The settlement grew in population and geographical size, its growth accelerated after the granting of city rights in 1340 and, a decade later, the completion of a canal link to northern cities. The city proved adept at maximizing the herring trade, and prosperity followed. The Netherlands overall in the 16th Century was a hotbed of religious dissent, as various sects of Protestantism spoke out against the Catholic Church and the Holy Roman Empire. Spanish troops, in an attempt to keep the peace, looted the city in 1572; such casual violence hardened the hearts of Rotterdam residents against the occupying imperial troops, and Rotterdam joined other Dutch cities in fighting the Eighty Years War.
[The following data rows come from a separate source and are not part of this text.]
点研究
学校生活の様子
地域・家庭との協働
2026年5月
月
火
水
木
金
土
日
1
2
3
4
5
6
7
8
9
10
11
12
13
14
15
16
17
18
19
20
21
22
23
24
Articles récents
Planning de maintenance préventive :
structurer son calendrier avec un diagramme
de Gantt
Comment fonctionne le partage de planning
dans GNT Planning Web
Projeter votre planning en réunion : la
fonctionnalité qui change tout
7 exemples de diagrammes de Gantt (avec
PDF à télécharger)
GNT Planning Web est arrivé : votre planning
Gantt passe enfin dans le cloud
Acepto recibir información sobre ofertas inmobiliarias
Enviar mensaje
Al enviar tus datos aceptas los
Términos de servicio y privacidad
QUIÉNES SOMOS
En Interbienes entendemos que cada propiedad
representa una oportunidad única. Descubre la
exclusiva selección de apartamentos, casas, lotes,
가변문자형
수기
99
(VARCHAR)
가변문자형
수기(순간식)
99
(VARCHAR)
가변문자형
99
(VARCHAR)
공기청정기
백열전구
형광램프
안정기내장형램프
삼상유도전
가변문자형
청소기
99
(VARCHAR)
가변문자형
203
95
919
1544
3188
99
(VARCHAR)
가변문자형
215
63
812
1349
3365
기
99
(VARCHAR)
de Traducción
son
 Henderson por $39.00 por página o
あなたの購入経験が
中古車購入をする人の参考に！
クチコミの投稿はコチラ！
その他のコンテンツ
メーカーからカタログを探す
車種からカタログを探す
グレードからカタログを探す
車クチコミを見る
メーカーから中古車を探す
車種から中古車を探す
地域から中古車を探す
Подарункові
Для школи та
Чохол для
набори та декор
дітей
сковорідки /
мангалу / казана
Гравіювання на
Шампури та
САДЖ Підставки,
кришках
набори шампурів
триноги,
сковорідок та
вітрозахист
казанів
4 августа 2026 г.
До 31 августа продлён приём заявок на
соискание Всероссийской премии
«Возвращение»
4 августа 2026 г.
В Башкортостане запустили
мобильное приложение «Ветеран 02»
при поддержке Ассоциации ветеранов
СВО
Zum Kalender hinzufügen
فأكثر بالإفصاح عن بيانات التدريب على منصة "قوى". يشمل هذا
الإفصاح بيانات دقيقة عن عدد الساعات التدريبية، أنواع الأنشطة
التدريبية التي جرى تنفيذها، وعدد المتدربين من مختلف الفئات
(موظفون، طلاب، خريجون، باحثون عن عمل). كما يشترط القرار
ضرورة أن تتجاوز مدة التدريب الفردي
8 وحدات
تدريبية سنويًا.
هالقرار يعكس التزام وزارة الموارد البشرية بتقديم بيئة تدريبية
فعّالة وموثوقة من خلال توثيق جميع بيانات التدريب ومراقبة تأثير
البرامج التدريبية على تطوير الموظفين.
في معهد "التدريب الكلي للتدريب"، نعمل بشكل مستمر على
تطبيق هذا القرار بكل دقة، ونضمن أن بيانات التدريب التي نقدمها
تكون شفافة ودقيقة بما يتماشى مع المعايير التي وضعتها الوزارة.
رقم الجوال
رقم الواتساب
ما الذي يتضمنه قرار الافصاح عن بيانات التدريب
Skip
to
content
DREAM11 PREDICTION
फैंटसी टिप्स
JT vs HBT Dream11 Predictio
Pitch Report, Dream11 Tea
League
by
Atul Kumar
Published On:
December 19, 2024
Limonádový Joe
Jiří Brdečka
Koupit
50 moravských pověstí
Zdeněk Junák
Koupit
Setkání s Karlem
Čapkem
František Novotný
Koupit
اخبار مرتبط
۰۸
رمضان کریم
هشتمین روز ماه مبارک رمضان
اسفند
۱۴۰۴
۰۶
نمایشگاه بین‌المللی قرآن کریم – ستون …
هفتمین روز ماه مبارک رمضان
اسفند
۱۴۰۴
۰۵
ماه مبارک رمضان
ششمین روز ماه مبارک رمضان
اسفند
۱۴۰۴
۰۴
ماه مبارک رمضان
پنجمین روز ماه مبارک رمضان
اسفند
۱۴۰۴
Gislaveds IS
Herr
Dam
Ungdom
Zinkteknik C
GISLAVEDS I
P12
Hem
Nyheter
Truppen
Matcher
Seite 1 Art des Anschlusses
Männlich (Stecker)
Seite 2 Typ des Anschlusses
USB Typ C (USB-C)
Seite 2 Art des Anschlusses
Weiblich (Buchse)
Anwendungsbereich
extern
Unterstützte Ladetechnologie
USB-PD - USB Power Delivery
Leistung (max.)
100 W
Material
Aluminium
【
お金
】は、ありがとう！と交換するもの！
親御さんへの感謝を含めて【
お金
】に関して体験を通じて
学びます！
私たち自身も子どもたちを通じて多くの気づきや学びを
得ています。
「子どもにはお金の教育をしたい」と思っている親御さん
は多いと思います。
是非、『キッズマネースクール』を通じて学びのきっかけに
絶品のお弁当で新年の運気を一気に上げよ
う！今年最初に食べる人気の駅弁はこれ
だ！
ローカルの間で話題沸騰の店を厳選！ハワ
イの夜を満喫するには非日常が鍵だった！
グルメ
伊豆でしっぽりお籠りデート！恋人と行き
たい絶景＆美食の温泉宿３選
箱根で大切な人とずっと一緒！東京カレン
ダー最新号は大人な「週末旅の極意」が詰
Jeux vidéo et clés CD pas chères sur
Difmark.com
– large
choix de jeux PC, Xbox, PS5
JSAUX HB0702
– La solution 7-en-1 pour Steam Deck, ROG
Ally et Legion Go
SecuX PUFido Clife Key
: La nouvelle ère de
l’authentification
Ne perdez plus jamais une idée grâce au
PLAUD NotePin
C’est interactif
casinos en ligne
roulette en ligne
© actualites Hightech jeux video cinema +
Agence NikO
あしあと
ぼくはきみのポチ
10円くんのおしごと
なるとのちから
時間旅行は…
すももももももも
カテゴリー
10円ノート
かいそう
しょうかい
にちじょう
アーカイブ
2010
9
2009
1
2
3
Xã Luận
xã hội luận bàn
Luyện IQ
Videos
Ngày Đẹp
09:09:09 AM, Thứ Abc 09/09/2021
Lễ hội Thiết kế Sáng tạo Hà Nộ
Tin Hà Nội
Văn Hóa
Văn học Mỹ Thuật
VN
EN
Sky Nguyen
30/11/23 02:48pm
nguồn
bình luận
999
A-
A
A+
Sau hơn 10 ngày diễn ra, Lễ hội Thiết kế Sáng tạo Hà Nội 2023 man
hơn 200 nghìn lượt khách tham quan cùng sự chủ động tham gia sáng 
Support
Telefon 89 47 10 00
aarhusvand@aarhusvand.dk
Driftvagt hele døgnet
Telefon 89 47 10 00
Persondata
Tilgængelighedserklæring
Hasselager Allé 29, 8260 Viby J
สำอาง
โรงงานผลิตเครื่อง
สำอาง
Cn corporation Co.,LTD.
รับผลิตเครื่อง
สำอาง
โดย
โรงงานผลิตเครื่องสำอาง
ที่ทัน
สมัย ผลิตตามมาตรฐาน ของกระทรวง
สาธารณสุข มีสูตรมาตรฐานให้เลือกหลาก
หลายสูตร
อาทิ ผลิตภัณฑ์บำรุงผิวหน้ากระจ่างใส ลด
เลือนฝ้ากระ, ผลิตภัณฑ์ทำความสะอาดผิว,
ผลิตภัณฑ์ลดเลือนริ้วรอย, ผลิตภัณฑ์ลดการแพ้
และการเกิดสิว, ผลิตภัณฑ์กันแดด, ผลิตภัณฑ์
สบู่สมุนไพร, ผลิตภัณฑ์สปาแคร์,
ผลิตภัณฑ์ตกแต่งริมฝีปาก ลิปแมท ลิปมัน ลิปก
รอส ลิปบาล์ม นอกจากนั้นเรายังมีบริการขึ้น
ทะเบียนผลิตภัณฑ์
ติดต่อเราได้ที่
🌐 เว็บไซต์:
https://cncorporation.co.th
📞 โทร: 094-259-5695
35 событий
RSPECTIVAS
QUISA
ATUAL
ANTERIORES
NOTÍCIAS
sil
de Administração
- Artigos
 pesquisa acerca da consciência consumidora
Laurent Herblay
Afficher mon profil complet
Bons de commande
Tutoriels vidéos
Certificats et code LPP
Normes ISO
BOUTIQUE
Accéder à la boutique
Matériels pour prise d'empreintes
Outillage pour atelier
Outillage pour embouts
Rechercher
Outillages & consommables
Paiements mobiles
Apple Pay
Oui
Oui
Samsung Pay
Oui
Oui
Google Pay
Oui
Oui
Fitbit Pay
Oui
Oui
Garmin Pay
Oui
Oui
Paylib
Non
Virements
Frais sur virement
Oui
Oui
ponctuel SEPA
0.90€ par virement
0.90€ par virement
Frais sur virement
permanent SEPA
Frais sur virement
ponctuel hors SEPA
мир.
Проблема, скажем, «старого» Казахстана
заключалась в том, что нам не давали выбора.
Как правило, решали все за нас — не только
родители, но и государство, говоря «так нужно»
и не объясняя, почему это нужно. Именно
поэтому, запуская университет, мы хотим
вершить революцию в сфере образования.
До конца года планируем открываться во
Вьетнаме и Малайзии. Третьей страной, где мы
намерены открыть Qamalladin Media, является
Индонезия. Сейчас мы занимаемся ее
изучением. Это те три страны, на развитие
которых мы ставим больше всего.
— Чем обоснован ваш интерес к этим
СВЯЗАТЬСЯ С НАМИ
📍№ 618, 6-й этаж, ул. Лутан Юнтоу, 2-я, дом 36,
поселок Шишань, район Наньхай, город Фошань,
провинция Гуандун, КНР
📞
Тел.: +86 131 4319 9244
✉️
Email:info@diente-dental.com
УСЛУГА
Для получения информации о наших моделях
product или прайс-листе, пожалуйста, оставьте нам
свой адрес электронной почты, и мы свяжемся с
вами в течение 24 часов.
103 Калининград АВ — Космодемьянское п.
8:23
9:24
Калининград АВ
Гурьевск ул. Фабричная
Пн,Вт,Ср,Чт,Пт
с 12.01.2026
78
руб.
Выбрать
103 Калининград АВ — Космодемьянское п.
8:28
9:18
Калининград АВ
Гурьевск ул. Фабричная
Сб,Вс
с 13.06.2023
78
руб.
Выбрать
Rotterdam, with its busy, prominent port, became a focal point in the 17th Century for both the Dutch East India Company and the Dutch West India Company, spurring trade and commerce from around the globe and facilitating the exchange of money and goods throughout Europe. At the advent of the Industrial Revolution, Rotterdam leaders oversaw the construction of a canal to the North Sea, furthering the city's overseas reach.

Rotterdam 1940

World War I involved Rotterdam in two ways: as a refugee center and as a spy center. Many thousand refugees from neighboring Belgium, displaced by the German invasion of that country in 1914, found new homes in Rotterdam, as did many secret agents on both sides of the war effort.

The German invasion of the Netherlands in 1940, in the early days of World War II left Rotterdam in ruins. The Allied liberation in 1944 paved the way for a restoration of the monarchy and then, in the next few decades, economic rebirth.